Task description> Every record here needs to be duplicated exactly.

Data for analysis>
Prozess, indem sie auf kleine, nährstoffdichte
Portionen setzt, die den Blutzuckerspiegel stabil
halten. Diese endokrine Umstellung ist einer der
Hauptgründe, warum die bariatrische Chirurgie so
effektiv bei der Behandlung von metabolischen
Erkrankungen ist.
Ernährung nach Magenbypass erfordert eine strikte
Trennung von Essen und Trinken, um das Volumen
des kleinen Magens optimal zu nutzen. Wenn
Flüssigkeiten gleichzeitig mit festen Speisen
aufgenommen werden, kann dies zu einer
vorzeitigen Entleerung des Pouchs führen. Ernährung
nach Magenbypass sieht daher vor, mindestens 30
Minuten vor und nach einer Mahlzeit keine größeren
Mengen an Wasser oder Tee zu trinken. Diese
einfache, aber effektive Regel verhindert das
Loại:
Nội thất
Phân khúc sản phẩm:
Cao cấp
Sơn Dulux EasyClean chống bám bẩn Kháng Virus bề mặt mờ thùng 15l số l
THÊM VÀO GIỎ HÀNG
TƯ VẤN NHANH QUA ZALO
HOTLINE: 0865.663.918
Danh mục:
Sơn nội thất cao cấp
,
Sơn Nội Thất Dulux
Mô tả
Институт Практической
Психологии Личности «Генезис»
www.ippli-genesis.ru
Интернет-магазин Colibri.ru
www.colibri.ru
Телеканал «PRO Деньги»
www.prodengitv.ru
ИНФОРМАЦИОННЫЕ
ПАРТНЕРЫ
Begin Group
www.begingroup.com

Response to this exercise>
Prozess, indem sie auf kleine, nährstoffdichte
Portionen setzt, die den Blutzuckerspiegel stabil
halten. Diese endokrine Umstellung ist einer der
Hauptgründe, warum die bariatrische Chirurgie so
effektiv bei der Behandlung von metabolischen
Erkrankungen ist.
Ernährung nach Magenbypass erfordert eine strikte
Trennung von Essen und Trinken, um das Volumen
des kleinen Magens optimal zu nutzen. Wenn
Flüssigkeiten gleichzeitig mit festen Speisen
aufgenommen werden, kann dies zu einer
vorzeitigen Entleerung des Pouchs führen. Ernährung
nach Magenbypass sieht daher vor, mindestens 30
Minuten vor und nach einer Mahlzeit keine größeren
Mengen an Wasser oder Tee zu trinken. Diese
einfache, aber effektive Regel verhindert das
Loại:
Nội thất
Phân khúc sản phẩm:
Cao cấp
Sơn Dulux EasyClean chống bám bẩn Kháng Virus bề mặt mờ thùng 15l số l
THÊM VÀO GIỎ HÀNG
TƯ VẤN NHANH QUA ZALO
HOTLINE: 0865.663.918
Danh mục:
Sơn nội thất cao cấp
,
Sơn Nội Thất Dulux
Mô tả
Институт Практической
Психологии Личности «Генезис»
www.ippli-genesis.ru
Интернет-магазин Colibri.ru
www.colibri.ru
Телеканал «PRO Деньги»
www.prodengitv.ru
ИНФОРМАЦИОННЫЕ
ПАРТНЕРЫ
Begin Group
www.begingroup.com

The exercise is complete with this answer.